• _What is needed_: Report each of the lines below that contains the word "experience", copying every such line in full.

• _Source data_:

Segment Open

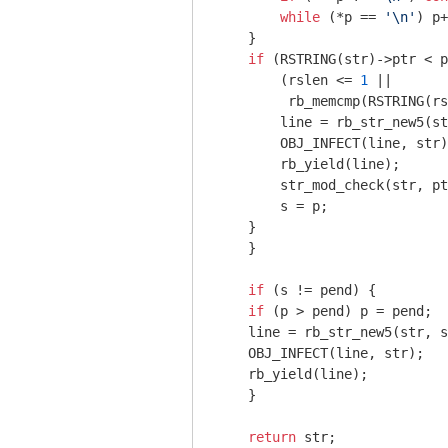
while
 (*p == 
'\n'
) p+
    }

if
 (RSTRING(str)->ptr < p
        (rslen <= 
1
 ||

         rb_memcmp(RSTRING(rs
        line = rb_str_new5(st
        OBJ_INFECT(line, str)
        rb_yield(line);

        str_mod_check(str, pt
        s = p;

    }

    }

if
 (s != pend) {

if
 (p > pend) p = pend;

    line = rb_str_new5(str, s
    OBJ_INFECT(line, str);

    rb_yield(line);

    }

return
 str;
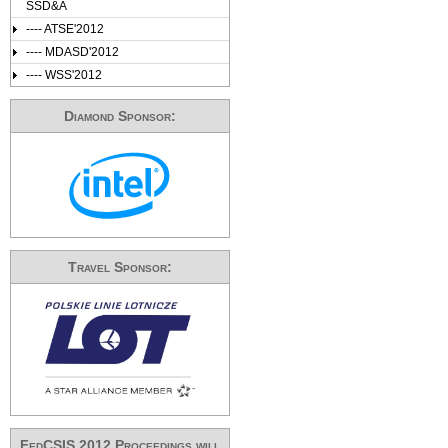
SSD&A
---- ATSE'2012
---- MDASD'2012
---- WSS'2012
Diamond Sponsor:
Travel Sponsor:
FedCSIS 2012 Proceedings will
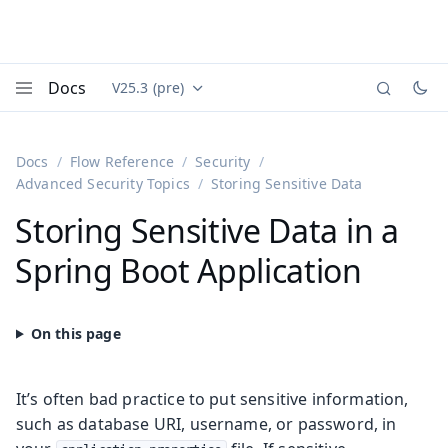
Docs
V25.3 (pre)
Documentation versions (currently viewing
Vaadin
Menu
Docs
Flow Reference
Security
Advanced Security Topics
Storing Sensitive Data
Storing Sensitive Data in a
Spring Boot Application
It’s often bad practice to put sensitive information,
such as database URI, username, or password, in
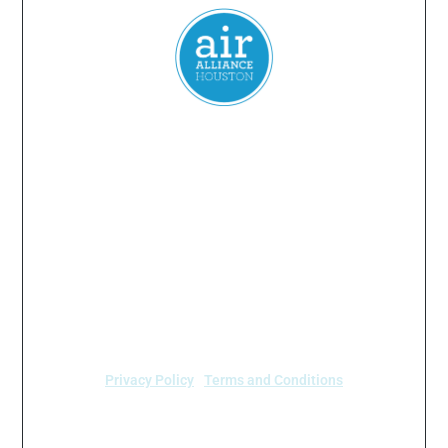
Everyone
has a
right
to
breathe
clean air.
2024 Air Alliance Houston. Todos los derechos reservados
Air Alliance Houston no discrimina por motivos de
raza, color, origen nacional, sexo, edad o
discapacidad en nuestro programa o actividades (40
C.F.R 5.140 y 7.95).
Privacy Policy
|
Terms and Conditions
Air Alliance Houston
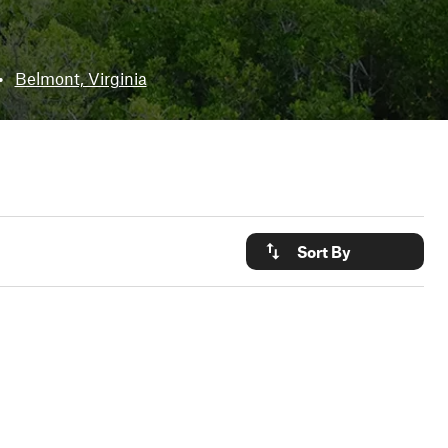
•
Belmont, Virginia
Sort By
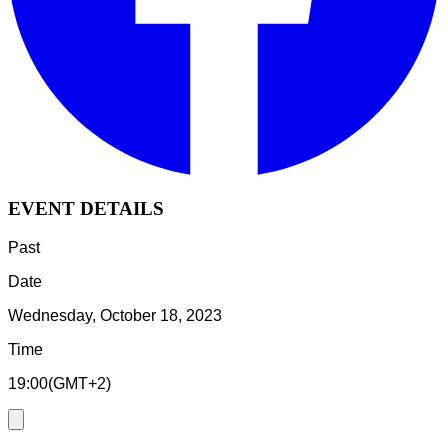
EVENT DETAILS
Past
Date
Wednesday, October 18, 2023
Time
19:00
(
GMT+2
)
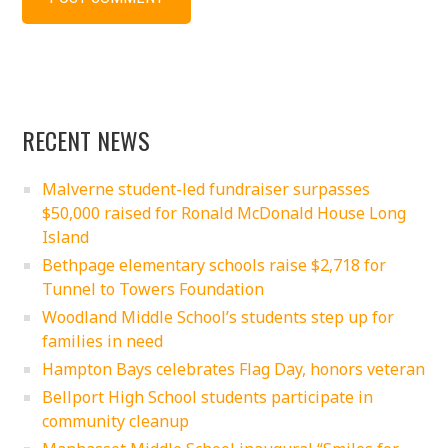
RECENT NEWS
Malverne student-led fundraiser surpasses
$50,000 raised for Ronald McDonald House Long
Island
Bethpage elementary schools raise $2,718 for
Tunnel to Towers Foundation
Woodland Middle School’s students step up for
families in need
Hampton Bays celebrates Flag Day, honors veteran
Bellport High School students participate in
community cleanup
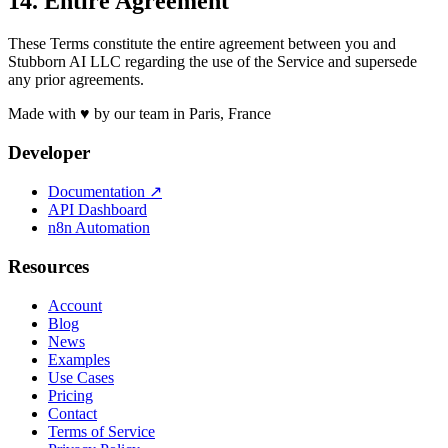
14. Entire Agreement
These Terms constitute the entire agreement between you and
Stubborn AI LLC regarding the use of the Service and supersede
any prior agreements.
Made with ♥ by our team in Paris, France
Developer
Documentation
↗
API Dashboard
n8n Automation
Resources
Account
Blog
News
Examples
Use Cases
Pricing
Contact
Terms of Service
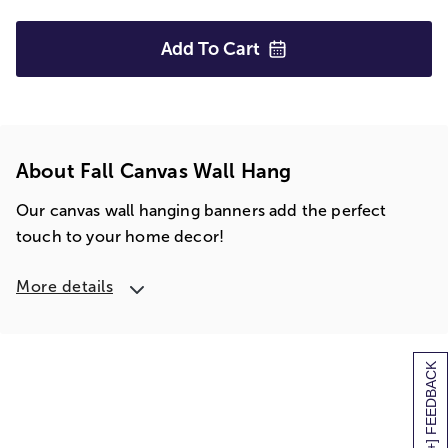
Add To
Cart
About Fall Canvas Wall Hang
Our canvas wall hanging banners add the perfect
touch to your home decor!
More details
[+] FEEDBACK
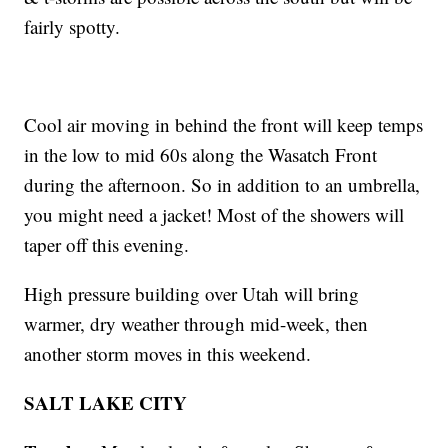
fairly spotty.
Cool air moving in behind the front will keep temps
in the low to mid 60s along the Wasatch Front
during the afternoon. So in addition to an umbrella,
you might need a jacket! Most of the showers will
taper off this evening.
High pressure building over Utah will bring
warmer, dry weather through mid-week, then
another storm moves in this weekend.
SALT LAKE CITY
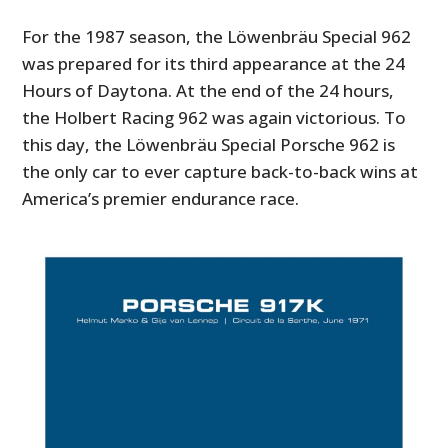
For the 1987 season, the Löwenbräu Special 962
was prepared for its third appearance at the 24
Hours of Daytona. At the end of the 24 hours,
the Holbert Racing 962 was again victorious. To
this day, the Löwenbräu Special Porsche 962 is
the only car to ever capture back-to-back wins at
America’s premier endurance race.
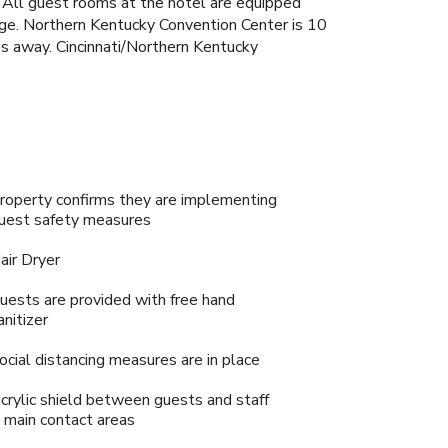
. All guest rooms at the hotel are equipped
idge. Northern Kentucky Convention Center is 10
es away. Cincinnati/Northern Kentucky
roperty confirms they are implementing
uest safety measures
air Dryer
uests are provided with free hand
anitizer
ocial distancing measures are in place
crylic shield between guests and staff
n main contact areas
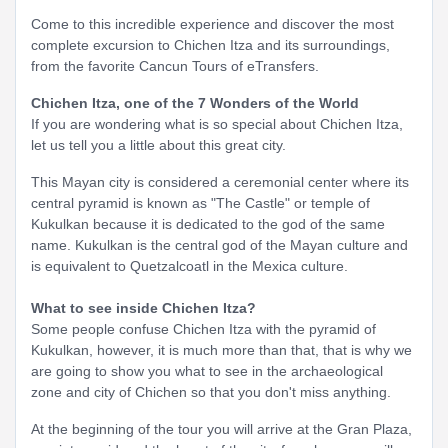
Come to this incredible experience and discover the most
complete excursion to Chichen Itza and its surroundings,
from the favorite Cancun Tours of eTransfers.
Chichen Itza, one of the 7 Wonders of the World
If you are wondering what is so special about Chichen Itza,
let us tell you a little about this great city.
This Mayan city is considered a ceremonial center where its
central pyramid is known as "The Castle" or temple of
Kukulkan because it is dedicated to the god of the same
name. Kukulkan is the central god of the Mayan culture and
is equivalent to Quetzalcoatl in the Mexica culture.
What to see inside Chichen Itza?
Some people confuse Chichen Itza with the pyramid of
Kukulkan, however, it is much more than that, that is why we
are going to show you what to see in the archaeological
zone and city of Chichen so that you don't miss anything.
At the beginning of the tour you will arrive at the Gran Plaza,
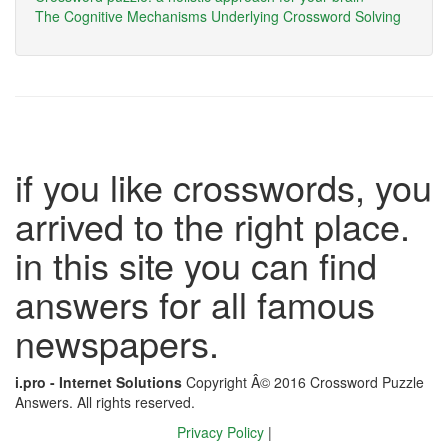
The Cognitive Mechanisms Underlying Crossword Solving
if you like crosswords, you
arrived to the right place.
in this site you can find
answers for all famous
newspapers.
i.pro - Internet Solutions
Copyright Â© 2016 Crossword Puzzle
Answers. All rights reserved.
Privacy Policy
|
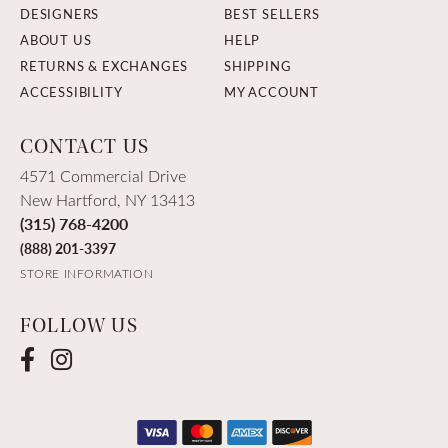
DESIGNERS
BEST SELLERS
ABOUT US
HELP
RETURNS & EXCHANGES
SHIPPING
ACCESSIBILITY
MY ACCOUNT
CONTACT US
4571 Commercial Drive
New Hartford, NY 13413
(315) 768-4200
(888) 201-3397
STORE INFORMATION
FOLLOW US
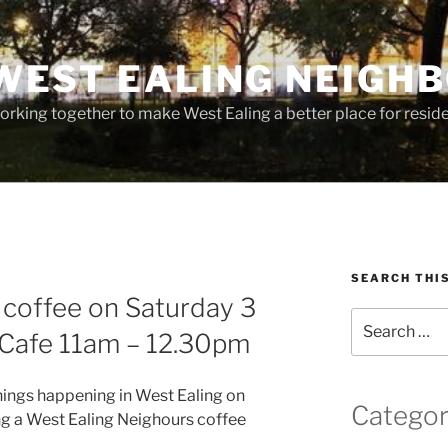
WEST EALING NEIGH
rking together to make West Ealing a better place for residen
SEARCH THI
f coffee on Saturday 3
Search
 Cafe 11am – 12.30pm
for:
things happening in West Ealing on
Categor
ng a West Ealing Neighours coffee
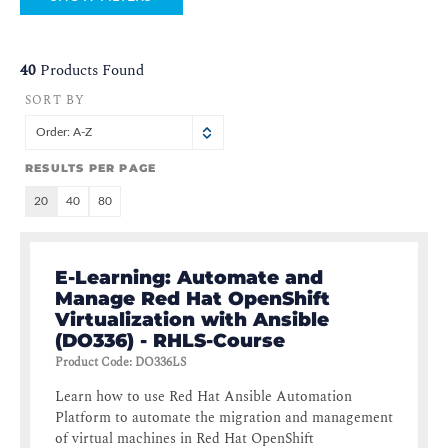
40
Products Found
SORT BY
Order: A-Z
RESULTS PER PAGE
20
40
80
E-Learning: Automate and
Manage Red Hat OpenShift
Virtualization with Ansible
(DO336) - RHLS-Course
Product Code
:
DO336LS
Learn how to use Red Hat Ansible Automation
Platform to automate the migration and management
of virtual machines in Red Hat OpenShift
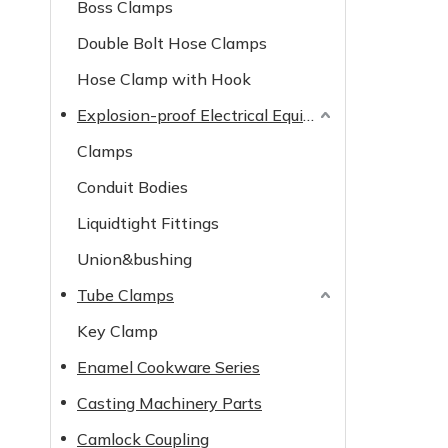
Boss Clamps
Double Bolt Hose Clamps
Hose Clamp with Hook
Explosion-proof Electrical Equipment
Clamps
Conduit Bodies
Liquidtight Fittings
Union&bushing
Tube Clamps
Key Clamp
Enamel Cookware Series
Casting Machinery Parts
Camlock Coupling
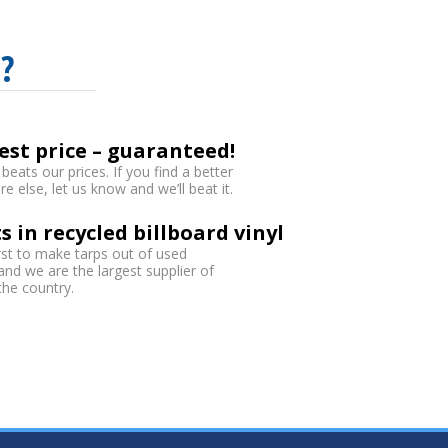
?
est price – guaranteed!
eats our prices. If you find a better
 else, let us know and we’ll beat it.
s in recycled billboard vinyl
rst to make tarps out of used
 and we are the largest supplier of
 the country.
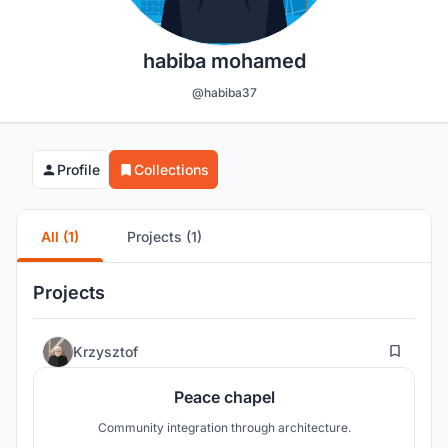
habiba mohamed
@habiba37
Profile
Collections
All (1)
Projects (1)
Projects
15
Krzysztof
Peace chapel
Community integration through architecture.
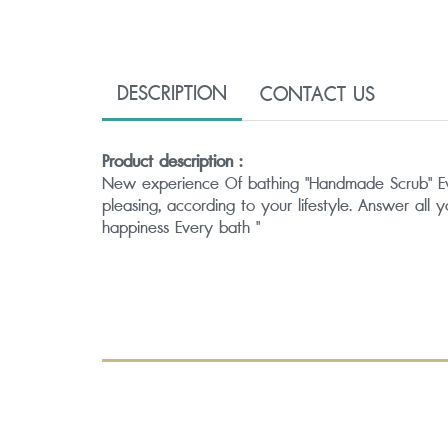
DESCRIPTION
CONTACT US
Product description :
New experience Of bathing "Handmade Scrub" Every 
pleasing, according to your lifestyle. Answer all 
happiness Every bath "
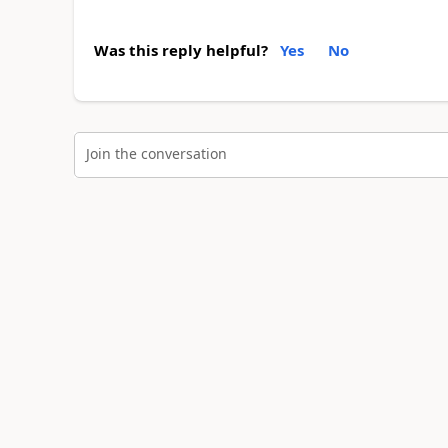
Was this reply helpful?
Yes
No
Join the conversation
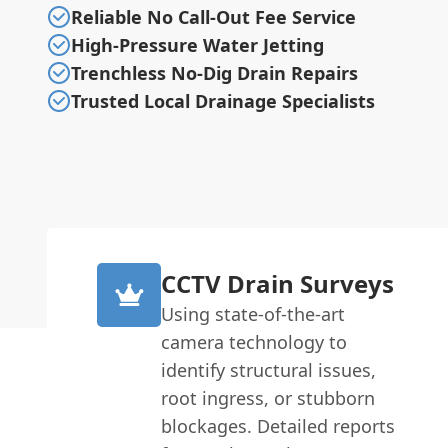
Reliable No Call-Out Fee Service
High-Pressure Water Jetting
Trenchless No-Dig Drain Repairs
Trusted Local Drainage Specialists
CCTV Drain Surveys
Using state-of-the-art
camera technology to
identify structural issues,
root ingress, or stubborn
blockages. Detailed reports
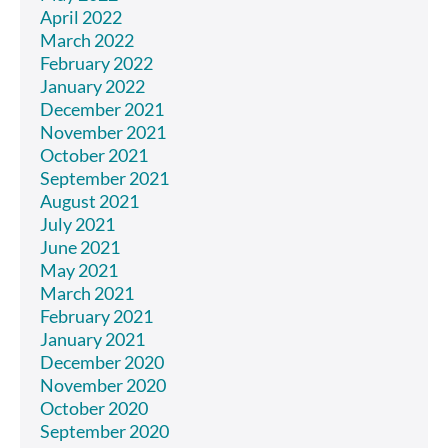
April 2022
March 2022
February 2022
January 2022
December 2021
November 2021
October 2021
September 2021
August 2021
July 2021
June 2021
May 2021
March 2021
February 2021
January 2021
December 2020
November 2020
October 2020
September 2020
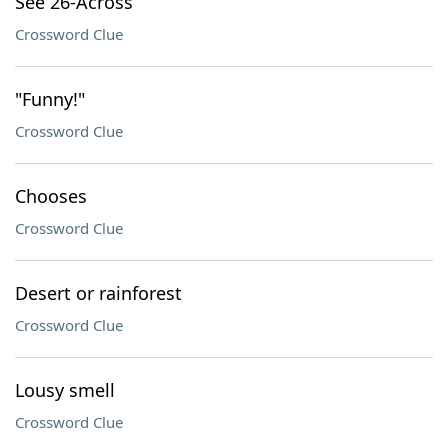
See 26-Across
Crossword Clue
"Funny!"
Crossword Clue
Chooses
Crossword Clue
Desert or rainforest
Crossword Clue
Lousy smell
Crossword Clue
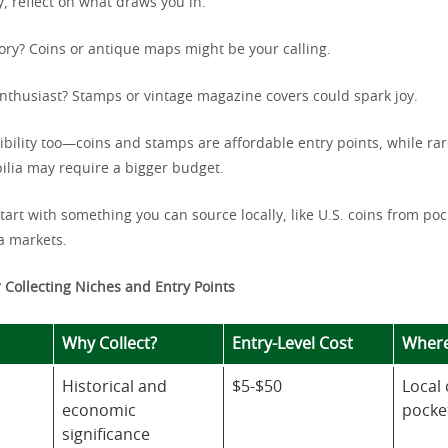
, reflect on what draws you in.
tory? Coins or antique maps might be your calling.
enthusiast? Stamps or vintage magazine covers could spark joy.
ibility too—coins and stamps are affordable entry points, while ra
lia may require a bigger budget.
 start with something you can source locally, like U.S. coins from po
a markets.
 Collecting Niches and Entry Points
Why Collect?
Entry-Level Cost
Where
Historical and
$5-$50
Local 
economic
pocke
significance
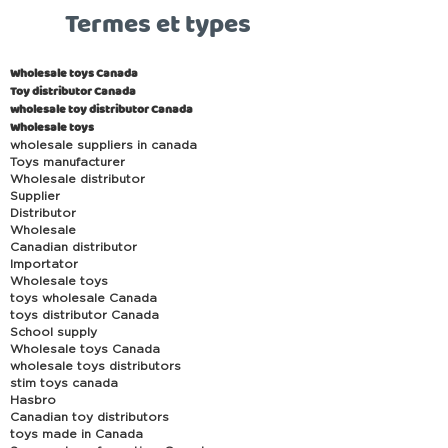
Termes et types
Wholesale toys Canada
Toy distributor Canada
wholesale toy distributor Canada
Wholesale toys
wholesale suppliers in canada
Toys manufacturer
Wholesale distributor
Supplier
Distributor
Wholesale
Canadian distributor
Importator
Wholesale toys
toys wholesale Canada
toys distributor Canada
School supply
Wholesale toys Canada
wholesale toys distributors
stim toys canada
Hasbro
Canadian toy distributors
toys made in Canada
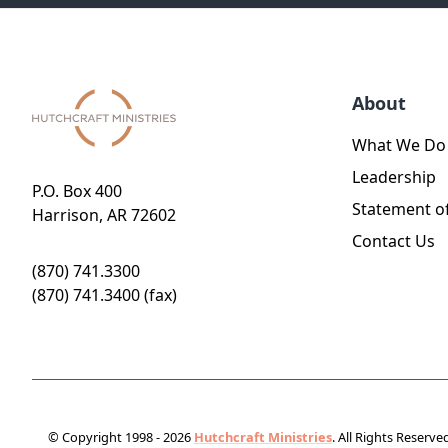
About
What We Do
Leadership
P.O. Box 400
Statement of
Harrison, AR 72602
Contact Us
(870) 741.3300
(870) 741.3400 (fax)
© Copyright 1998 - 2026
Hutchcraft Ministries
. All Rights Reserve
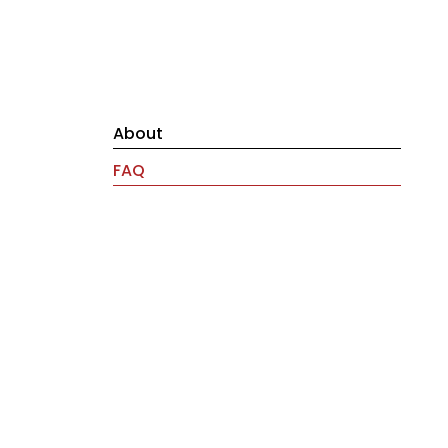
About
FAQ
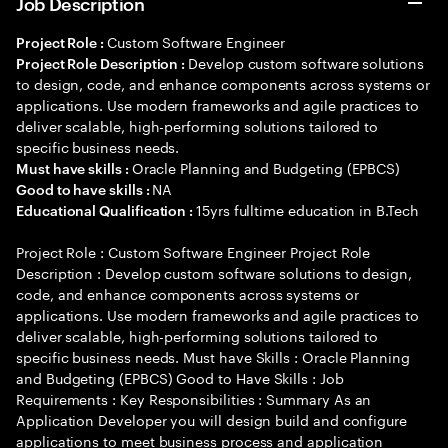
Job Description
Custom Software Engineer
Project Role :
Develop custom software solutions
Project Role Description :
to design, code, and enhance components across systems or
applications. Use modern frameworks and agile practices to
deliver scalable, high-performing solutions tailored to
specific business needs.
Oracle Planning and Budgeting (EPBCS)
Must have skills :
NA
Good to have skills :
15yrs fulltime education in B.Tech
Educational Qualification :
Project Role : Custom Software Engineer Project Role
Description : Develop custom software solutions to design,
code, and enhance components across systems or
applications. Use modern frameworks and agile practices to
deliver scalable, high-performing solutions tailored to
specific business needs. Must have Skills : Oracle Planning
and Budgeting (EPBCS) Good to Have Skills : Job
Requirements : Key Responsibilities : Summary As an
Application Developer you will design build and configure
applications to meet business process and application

Segment Closed

• _Answer area_:
Come to this incredible experience and discover the most
New experience Of bathing "Handmade Scrub" Every 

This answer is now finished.